[Opening Source records section]

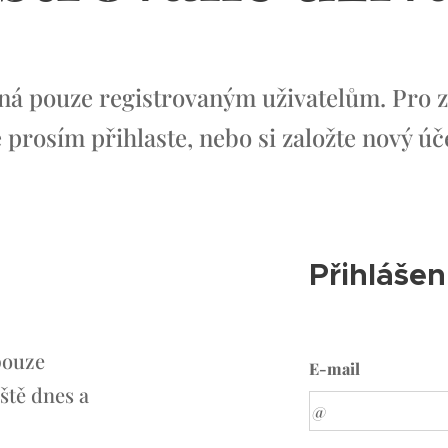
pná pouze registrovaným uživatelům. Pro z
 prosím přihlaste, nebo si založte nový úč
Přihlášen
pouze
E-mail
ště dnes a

[Closing Source records section]
[Opening Source records section]

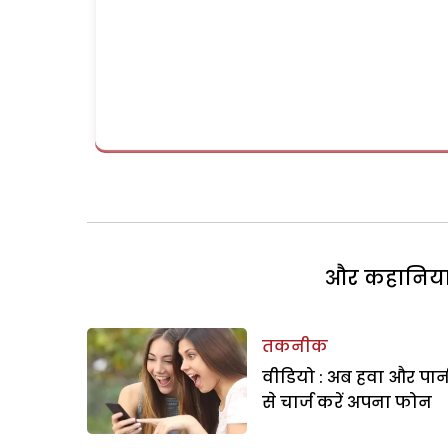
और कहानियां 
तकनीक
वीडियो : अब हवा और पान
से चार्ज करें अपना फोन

[Closing Source records section]
[Opening Source records section]

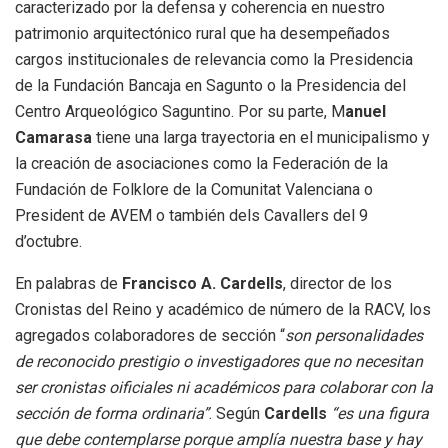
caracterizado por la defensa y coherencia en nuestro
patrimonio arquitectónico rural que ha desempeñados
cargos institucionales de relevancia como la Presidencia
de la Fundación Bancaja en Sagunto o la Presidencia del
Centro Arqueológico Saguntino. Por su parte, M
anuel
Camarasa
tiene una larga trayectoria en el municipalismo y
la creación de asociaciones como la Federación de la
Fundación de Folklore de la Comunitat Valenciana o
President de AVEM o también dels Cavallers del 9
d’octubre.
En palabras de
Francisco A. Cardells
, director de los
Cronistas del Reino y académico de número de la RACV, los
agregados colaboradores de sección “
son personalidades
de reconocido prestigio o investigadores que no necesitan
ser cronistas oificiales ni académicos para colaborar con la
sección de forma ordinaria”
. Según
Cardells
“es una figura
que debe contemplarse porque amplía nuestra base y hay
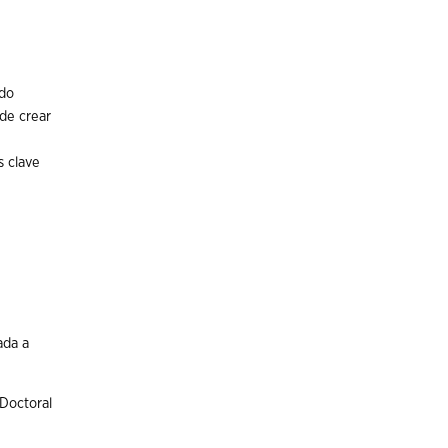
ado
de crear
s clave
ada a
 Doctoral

[Closing Source records section]

■ **To-do item**:
Please find each line in the records above that holds the word "Fundación", and copy it.

■ **Task response**:
de la Fundación Bancaja en Sagunto o la Presidencia del
Fundación de Folklore de la Comunitat Valenciana o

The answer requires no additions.